Because of intuitive appeal, group selection has long confused people, including biology experts as well as students and the general public. However, biologists generally work with individual selection as the primary level. Dawkins argues for the genes as the fundamental level of biological selection. The Selfish Gene fits in among other biology books, differing in its specific topic and point of view. It addresses the mechanism by which people gain their traits. It does not exhaustively describe species.

People came to be in the first place, and continue to survive, as vehicles for replicating molecules, called genes. The universe developed from the Big Bang into an assortment of atoms spread out in stars. The atoms grouped together into ever larger molecules, forming biological precursors on Earth. The more stable forms lasted longer, eventually (over very long periods of time) far outnumbering the less stable forms. The same process of stabilization, in the biological realm, goes by the name of evolution. Through evolution, cells have evolved into ever more complex organisms, up to humans. Replication is a fast method for molecules to transform into stable forms. Therefore, once a replicator arose, it rapidly expanded to fill out the seas. Since then, an arms race has produced the increasingly complex organisms of evolution.

Through the viewpoint of evolution, specifically from the gene-centric view of Dawkins, humans take on a different role. Instead of mysterious beings who are ends in themselves, humans become clearly explainable machines to transport replicating molecules. Humans, along with other animals, as well as plants and bacteria and viruses, transport replicators.

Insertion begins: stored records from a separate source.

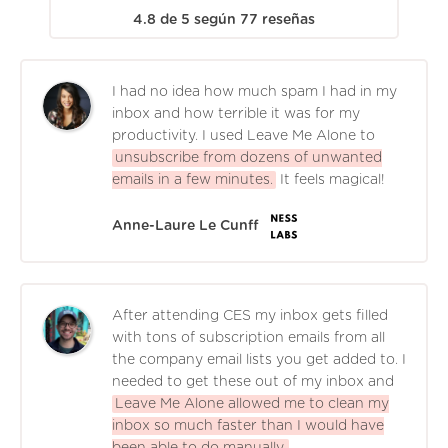
4.8
de
5
según
77
reseñas
I had no idea how much spam I had in my
inbox and how terrible it was for my
productivity. I used Leave Me Alone to
unsubscribe from dozens of unwanted
emails in a few minutes.
It feels magical!
Anne-Laure Le Cunff
After attending CES my inbox gets filled
with tons of subscription emails from all
the company email lists you get added to. I
needed to get these out of my inbox and
Leave Me Alone allowed me to clean my
inbox so much faster than I would have
been able to do manually.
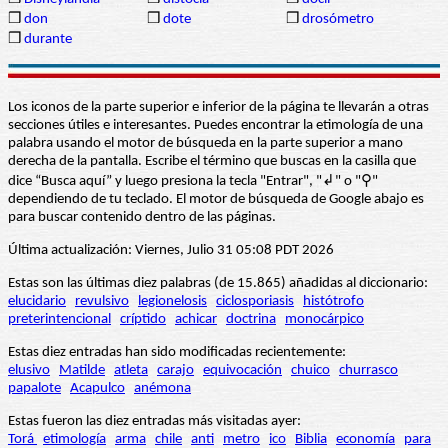
❒
don
❒
dote
❒
drosómetro
❒
durante
Los iconos de la parte superior e inferior de la página te llevarán a otras
secciones útiles e interesantes. Puedes encontrar la etimología de una
palabra usando el motor de búsqueda en la parte superior a mano
derecha de la pantalla. Escribe el término que buscas en la casilla que
dice “Busca aquí” y luego presiona la tecla "Entrar", "↲" o "⚲"
dependiendo de tu teclado. El motor de búsqueda de Google abajo es
para buscar contenido dentro de las páginas.
Última actualización: Viernes, Julio 31 05:08 PDT 2026
Estas son las últimas diez palabras (de 15.865) añadidas al diccionario:
elucidario
revulsivo
legionelosis
ciclosporiasis
histótrofo
preterintencional
críptido
achicar
doctrina
monocárpico
Estas diez entradas han sido modificadas recientemente:
elusivo
Matilde
atleta
carajo
equivocación
chuico
churrasco
papalote
Acapulco
anémona
Estas fueron las diez entradas más visitadas ayer:
Torá
etimología
arma
chile
anti
metro
ico
Biblia
economía
para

The main perspective shift in The Selfish Gene is to view evolution as taking place primarily at the genetic level. Many biologists have viewed evolution as happening primarily at the individual level, and many members of the general public have viewed evolution at the group level. However, Dawkins argues that individuals and groups die far too rapidly for evolution to take place.

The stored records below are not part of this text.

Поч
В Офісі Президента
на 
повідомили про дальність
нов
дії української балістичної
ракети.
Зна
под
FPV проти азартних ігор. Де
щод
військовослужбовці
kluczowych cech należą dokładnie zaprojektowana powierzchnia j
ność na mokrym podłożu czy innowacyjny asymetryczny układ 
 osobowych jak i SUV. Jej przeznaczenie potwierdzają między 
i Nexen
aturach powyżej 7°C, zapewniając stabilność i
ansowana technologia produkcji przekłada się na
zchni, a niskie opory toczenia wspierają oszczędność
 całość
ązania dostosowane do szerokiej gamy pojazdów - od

Genes can have stable forms over hundreds of millions of years. For Dawkins, a gene is a sequence of DNA coding, generally longer than a cistron (coding a single protein) yet shorter than a chromosome. The actual size is intentionally vague, defined in terms of its ability to survive over long periods of time. Seeing evolution from the gene perspective, different alleles (alternative versions of a gene) compete for survival. In each generation, the competitors fight for a place on a disposable survival machine (body of an organism such as a human). The winners get mixed together in a gene pool. Over time, evolutionary pressures naturally select the most effective genes for survival.

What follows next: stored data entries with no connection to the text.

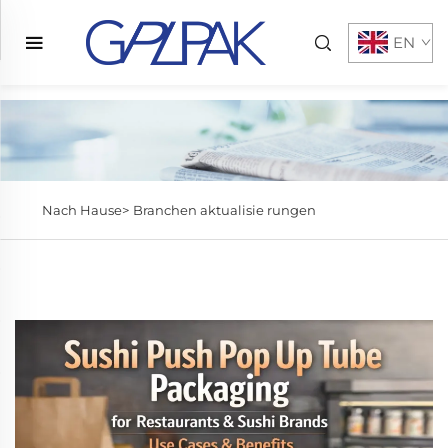
EN
Nach Hause>
Branchen aktualisie rungen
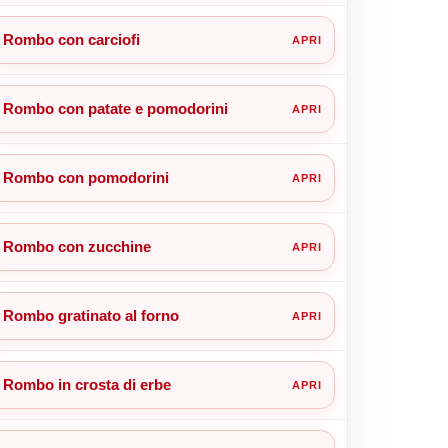
Rombo con carciofi
Rombo con patate e pomodorini
Rombo con pomodorini
Rombo con zucchine
Rombo gratinato al forno
Rombo in crosta di erbe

Genes that survive effectively have advantages for the bodies they produce. They confer specific benefits such as the ability to chase prey or evade predators. An important generalization is that “selfish” genes, meaning genes that improve their own likelihood of survival, outperform “altruistic” genes. Dawkins distills evolution into the perspective of practically immortal genes gradually giving shape to their environment. The effective (“good”) genes prevail.